К Дню Космонавтики Перцы исполнили песню!Прошу послушать и оставить комментарии!http://www.realmusic.ru/songs/730715/

----------


## Лев

*АЛЛОЧКА*,
 Частушки, они и в космосе частушки:rolleyes:

----------


## АЛЛОЧКА

Всем женщинам с прекрасным именем Марина!Перцы посвятили песню!Слушайте и оставляйте комментарии!http://www.realmusic.ru/songs/730702/

----------


## Annon

> Всем женщинам с прекрасным именем Марина!Перцы посвятили песню!


Да этой песне уже года 4-5... В архив ушла...:rolleyes:

----------


## Annon

> К Дню Космонавтики Перцы исполнили песню!Прошу послушать и оставить комментарии!

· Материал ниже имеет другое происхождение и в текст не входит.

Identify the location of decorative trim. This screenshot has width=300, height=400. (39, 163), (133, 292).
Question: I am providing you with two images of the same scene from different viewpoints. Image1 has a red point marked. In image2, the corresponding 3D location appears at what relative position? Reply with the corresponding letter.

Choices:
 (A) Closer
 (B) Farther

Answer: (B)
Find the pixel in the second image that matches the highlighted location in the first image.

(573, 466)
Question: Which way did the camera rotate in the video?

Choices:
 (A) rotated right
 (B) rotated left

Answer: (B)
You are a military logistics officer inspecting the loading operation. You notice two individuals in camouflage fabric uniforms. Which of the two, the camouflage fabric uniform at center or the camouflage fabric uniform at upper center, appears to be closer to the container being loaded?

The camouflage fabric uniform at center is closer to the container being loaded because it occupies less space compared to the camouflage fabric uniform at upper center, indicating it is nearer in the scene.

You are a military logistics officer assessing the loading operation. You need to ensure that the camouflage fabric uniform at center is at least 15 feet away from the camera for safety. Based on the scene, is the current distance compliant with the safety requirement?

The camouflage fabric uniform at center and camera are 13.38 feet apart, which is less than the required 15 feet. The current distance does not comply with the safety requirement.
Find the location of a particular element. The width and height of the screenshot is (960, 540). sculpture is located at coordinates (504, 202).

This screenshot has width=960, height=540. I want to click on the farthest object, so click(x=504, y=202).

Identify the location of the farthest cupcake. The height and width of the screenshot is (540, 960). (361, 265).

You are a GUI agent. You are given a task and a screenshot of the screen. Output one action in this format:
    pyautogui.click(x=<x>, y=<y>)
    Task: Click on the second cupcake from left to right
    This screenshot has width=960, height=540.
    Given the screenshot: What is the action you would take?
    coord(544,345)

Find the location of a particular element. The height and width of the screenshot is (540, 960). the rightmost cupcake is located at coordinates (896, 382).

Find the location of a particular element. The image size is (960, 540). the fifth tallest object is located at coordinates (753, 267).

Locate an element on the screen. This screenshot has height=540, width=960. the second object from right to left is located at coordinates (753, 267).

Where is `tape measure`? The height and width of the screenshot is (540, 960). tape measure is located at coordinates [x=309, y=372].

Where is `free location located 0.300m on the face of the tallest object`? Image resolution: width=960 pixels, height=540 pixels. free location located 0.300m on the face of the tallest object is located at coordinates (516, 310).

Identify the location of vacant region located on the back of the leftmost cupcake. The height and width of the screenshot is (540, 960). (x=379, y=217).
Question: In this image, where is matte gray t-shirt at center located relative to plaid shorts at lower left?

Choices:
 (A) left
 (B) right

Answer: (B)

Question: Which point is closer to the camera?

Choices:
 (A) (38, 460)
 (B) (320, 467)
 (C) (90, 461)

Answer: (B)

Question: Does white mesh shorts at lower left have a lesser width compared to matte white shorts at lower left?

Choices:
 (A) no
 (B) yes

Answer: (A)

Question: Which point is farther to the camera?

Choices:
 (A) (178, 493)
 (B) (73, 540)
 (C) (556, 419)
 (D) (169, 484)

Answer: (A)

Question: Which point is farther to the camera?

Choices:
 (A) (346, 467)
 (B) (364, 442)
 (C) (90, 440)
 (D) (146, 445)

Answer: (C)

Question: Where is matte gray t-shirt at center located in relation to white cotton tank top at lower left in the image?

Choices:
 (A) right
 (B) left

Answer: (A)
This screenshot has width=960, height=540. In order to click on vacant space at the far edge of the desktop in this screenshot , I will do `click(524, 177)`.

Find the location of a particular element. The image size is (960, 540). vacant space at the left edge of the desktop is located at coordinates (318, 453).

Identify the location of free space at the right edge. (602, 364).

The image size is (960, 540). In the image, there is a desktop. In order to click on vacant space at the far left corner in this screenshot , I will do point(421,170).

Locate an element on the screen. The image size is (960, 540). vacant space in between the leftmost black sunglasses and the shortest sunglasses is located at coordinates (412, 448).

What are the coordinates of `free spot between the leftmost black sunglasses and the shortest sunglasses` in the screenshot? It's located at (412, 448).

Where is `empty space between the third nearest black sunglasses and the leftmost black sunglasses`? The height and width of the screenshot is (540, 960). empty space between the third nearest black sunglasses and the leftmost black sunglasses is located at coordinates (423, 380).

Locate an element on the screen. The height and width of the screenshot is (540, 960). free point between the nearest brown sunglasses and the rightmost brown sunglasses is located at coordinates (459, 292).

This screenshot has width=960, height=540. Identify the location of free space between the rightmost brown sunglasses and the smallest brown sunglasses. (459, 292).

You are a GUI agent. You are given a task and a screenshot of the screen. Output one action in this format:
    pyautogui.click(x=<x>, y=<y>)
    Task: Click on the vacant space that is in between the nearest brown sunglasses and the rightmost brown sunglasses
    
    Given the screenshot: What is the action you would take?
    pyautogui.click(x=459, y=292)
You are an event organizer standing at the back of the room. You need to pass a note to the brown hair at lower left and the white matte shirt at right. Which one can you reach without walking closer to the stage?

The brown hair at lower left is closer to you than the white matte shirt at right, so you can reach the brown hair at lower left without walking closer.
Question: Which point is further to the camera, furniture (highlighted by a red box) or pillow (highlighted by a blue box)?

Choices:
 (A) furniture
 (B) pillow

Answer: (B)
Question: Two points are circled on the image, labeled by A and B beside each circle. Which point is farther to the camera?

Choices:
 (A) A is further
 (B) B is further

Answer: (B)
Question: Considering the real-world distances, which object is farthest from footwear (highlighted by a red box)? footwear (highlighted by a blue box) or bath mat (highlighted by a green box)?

По-моему, слегка пошловато... ничего личного, Аллочка... 
Просили же своё мнение:smile: :flower: 
"Марина" не в пример лучше... :Aga:

----------


## Mazaykina

> Всем женщинам с прекрасным именем Марина!Перцы посвятили песню!Слушайте и оставляйте комментарии


Ой, а мне понравилось. Наверное, потому что песня про Марину. :biggrin: И про космонавтов тоже - запоминающаяся мелодия, легкие тексты- наверное, такие и должны быть шлягеры.
Цель достигнута- послушала все 4 композиции. Жду еще.  :Ok: 
Алла, а какое отношение вы имеете к Перцовым ребятам? Просто интересно.

----------


## LINSLI

> Всем женщинам с прекрасным именем Марина!Перцы посвятили песню!Слушайте и оставляйте комментарии!http://www.realmusic.ru/songs/730702/


 Прикольная песня :Ok:  Мне понравилась. Спасибо. С удовольствием послушал и посмотрел клип :smile:

----------


## Mazaykina

> С удовольствием послушал и посмотрел клип


А где клип?

----------


## Лев

> А где клип?
> __________________


Увидеть и услышать меня можно здесь(АЛЛОЧКА) http://stream.ifolder.ru/7888672

----------


## LINSLI

> А где клип?


Клип вот здесь нашёл. Песня понравилась пошёл искать и вот наткнулся. Скачивать не надо.  Весело ребята зажигают:smile:http://www.realmusic.ru/videodetail/3666/

----------